From left to right: Dr Matthew Cove, Senior Consultant, Yong Loo Lin School of Medicine, National University of Singapore (NUS Medicine), Professor John Abisheganaden, Senior Consultant, Tan Tock Seng Hospital; Director, NHG Health Services & Outcomes Research, Associate Professor Sanjay Chotirmall, Vice-Dean Research, Lee Kong Chian School of Medicine, Nanyang Technological University, Assistant Professor Tiew Pei Yee, Senior Consultant, Department of Respiratory & Critical Care Medicine, Singapore General Hospital, and Associate Professor Chew Fook Tim, Vice-Dean, Faculty of Science, NUS. Photo: NTU Singapore

As a key partner in the Academic Respiratory Initiative for Pulmonary Health (TARIPH) Centre’s multi-institutional research programme, NUS Medicine at the forefront of crucial lung health studies, supported by Singapore’s first national research grant for respiratory health.

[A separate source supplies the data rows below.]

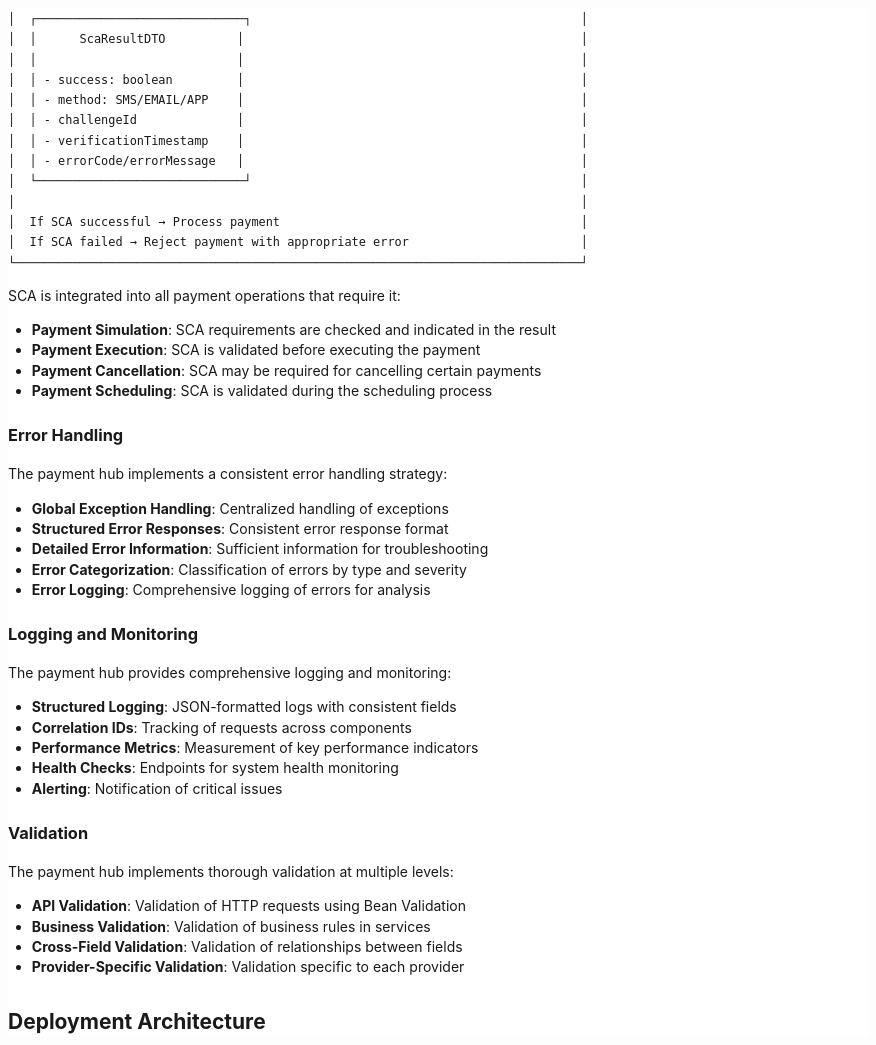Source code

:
 ```
│  ┌─────────────────────────────┐                                              │
│  │      ScaResultDTO          │                                               │
│  │                            │                                               │
│  │ - success: boolean         │                                               │
│  │ - method: SMS/EMAIL/APP    │                                               │
│  │ - challengeId              │                                               │
│  │ - verificationTimestamp    │                                               │
│  │ - errorCode/errorMessage   │                                               │
│  └─────────────────────────────┘                                              │
│                                                                               │
│  If SCA successful → Process payment                                          │
│  If SCA failed → Reject payment with appropriate error                        │
└───────────────────────────────────────────────────────────────────────────────┘
```

SCA is integrated into all payment operations that require it:

- **Payment Simulation**: SCA requirements are checked and indicated in the result
- **Payment Execution**: SCA is validated before executing the payment
- **Payment Cancellation**: SCA may be required for cancelling certain payments
- **Payment Scheduling**: SCA is validated during the scheduling process

### Error Handling

The payment hub implements a consistent error handling strategy:

- **Global Exception Handling**: Centralized handling of exceptions
- **Structured Error Responses**: Consistent error response format
- **Detailed Error Information**: Sufficient information for troubleshooting
- **Error Categorization**: Classification of errors by type and severity
- **Error Logging**: Comprehensive logging of errors for analysis

### Logging and Monitoring

The payment hub provides comprehensive logging and monitoring:

- **Structured Logging**: JSON-formatted logs with consistent fields
- **Correlation IDs**: Tracking of requests across components
- **Performance Metrics**: Measurement of key performance indicators
- **Health Checks**: Endpoints for system health monitoring
- **Alerting**: Notification of critical issues

### Validation

The payment hub implements thorough validation at multiple levels:

- **API Validation**: Validation of HTTP requests using Bean Validation
- **Business Validation**: Validation of business rules in services
- **Cross-Field Validation**: Validation of relationships between fields
- **Provider-Specific Validation**: Validation specific to each provider

## Deployment Architecture
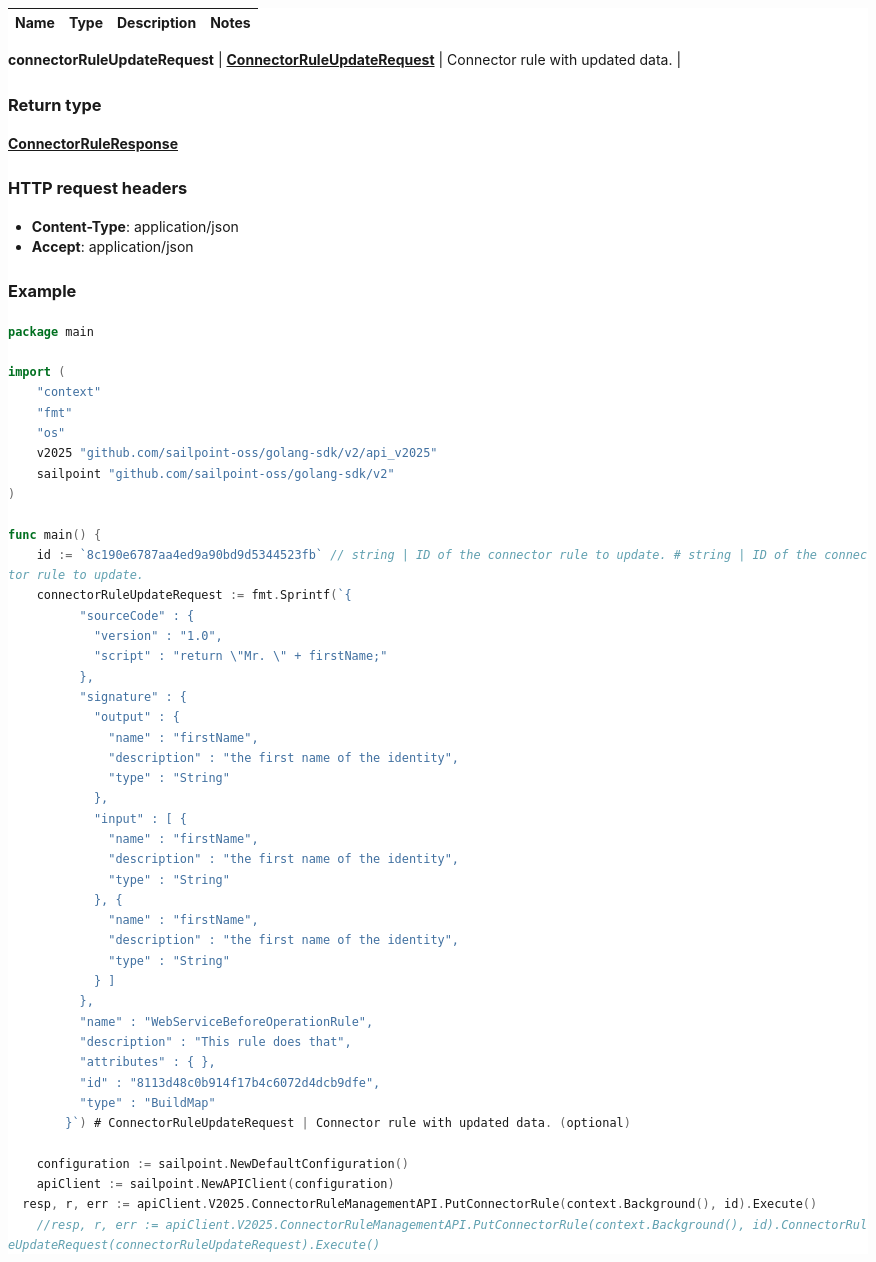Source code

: Name | Type | Description  | Notes
------------- | ------------- | ------------- | -------------

 **connectorRuleUpdateRequest** | [**ConnectorRuleUpdateRequest**](../models/connector-rule-update-request) | Connector rule with updated data. | 

### Return type

[**ConnectorRuleResponse**](../models/connector-rule-response)

### HTTP request headers

- **Content-Type**: application/json
- **Accept**: application/json

### Example

```go
package main

import (
	"context"
	"fmt"
	"os"
    v2025 "github.com/sailpoint-oss/golang-sdk/v2/api_v2025"
	sailpoint "github.com/sailpoint-oss/golang-sdk/v2"
)

func main() {
    id := `8c190e6787aa4ed9a90bd9d5344523fb` // string | ID of the connector rule to update. # string | ID of the connector rule to update.
    connectorRuleUpdateRequest := fmt.Sprintf(`{
          "sourceCode" : {
            "version" : "1.0",
            "script" : "return \"Mr. \" + firstName;"
          },
          "signature" : {
            "output" : {
              "name" : "firstName",
              "description" : "the first name of the identity",
              "type" : "String"
            },
            "input" : [ {
              "name" : "firstName",
              "description" : "the first name of the identity",
              "type" : "String"
            }, {
              "name" : "firstName",
              "description" : "the first name of the identity",
              "type" : "String"
            } ]
          },
          "name" : "WebServiceBeforeOperationRule",
          "description" : "This rule does that",
          "attributes" : { },
          "id" : "8113d48c0b914f17b4c6072d4dcb9dfe",
          "type" : "BuildMap"
        }`) # ConnectorRuleUpdateRequest | Connector rule with updated data. (optional)

	configuration := sailpoint.NewDefaultConfiguration()
	apiClient := sailpoint.NewAPIClient(configuration)
  resp, r, err := apiClient.V2025.ConnectorRuleManagementAPI.PutConnectorRule(context.Background(), id).Execute()
	//resp, r, err := apiClient.V2025.ConnectorRuleManagementAPI.PutConnectorRule(context.Background(), id).ConnectorRuleUpdateRequest(connectorRuleUpdateRequest).Execute()
```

This massive collaboration, involving nine organisations, focuses on the unique needs of the Asian population, encompassing health, environmental, social and cultural factors.

The goal? To build effective national and regional strategies for improving Singapore’s lung health, and to develop personalised treatments for chronic lung diseases like asthma and Chronic Obstructive Pulmonary Disease (COPD), amid an era of climate change and a rapidly ageing population.

From left to right: Dr Cove, Asst Prof  Tiew and Assoc Prof Chotirmall. Photo: NTU Singapore

One of the groundbreaking projects in this programme involves growing human-like lungs in the lab. Professor Wang De Yun and Associate Professor Thai Tran from NUS Medicine, together with Associate Professor Sanjay Chotirmall (Lee Kong Chian School of Medicine, NTU), are spearheading the creation of a national repository of cellular models that closely replicate human lung function.

Using advanced techniques and Precision Cut Lung Slices (PCLS) to cultivate these lungs-in-a-dish, these lab-grown organoids let researchers study lung diseases, screen drugs, and test new treatments on models that mimic real lungs.

This allows us to better understand respiratory conditions and formulate more effective, tailored therapies.